In collaboration with several partners, the Clinic organized a two-day, multi-city conference to connect local, national and international leaders to discuss the right to education of minorities in the Americas.
Clinic students prepared an amicus brief outlining the international legal framework and government obligations supporting a petition that urged the Indian government to ensure safe institutional deliveries and to fulfill the service guarantees provided for in the National Rural Health Mission’s Framework for Implementation.
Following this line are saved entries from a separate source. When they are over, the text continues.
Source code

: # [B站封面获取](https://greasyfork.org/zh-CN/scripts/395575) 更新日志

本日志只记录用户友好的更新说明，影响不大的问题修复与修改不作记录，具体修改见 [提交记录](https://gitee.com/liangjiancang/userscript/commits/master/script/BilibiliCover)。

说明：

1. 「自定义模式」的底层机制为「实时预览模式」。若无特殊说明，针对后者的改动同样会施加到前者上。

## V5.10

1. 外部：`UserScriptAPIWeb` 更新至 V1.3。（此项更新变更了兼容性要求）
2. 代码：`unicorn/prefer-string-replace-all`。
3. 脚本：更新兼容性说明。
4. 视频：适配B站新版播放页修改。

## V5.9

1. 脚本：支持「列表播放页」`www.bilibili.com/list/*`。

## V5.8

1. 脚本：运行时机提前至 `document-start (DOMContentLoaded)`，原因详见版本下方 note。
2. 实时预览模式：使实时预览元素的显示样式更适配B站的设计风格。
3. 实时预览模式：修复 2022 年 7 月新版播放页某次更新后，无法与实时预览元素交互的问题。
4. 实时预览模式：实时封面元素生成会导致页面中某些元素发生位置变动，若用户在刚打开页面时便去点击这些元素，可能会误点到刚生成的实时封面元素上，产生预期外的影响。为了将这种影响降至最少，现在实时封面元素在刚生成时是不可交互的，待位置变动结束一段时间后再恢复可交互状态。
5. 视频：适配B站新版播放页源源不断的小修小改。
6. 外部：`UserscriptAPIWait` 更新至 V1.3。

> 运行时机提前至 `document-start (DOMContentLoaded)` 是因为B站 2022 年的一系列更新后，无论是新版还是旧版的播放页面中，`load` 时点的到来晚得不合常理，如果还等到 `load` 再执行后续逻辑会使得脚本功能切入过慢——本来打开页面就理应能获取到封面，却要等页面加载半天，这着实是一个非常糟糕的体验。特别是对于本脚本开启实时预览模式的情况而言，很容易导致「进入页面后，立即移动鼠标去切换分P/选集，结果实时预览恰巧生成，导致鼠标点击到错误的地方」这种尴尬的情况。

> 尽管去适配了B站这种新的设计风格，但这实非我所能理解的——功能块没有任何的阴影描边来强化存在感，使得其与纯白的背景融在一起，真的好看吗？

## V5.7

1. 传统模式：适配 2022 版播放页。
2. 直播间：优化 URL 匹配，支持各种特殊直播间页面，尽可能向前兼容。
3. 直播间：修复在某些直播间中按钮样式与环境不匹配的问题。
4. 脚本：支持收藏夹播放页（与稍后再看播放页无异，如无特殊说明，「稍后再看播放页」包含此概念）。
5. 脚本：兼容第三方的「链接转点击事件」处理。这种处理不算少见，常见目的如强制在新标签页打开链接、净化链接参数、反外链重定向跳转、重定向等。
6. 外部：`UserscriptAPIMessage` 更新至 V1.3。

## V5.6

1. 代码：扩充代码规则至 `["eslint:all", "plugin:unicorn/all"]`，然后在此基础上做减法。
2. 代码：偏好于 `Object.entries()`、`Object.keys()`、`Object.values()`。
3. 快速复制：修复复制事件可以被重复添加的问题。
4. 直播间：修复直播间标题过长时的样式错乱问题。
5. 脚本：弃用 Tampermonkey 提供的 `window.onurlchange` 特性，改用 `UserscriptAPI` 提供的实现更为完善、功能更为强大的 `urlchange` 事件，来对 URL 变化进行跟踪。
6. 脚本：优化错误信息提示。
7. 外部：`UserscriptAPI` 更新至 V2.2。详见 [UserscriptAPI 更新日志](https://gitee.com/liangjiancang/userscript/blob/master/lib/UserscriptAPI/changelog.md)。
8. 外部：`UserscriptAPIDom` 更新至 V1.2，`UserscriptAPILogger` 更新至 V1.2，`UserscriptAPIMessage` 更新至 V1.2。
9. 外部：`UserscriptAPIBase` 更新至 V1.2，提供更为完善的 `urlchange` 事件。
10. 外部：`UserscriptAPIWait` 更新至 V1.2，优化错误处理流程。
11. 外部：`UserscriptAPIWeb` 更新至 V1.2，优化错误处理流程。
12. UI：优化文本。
In collaboration with the Human Rights Law Network and the faculty and students at the University of North Carolina Chapel Hill, the Clinic submitted a Right to Information Act request to access the raw data and methods that the Indian government uses to calculate its maternal mortality statistics.
Students created a manual implemented in the official Indian training program for trial judges in India. The manual covers rules relating to arrest, detention, trial procedures, and sentencing.
Based on field-work conducted in Colombia in December 2007, the Clinic wrote a report for the Inter-American Commission on Human Rights dealing with access to education for minorities in Colombia. The report focused on the limits on access to education for Afro-descendants and indigenous peoples in the Americas.
Students drafted an amicus brief on behalf of Paul Hunt, the U.N. Special Rapporteur for Health, for a case in which the petitioner was denied the right to receive prenatal testing.
Clinic students drafted and filed briefs to the Federal Court of Appeals for the Third Circuit for a case in which they argued that deportation of a client to Haiti would likely result in death due to the lack of medication, food and water in Haitian prisons, which violates U.S. obligations under the U.N. Convention Against Torture.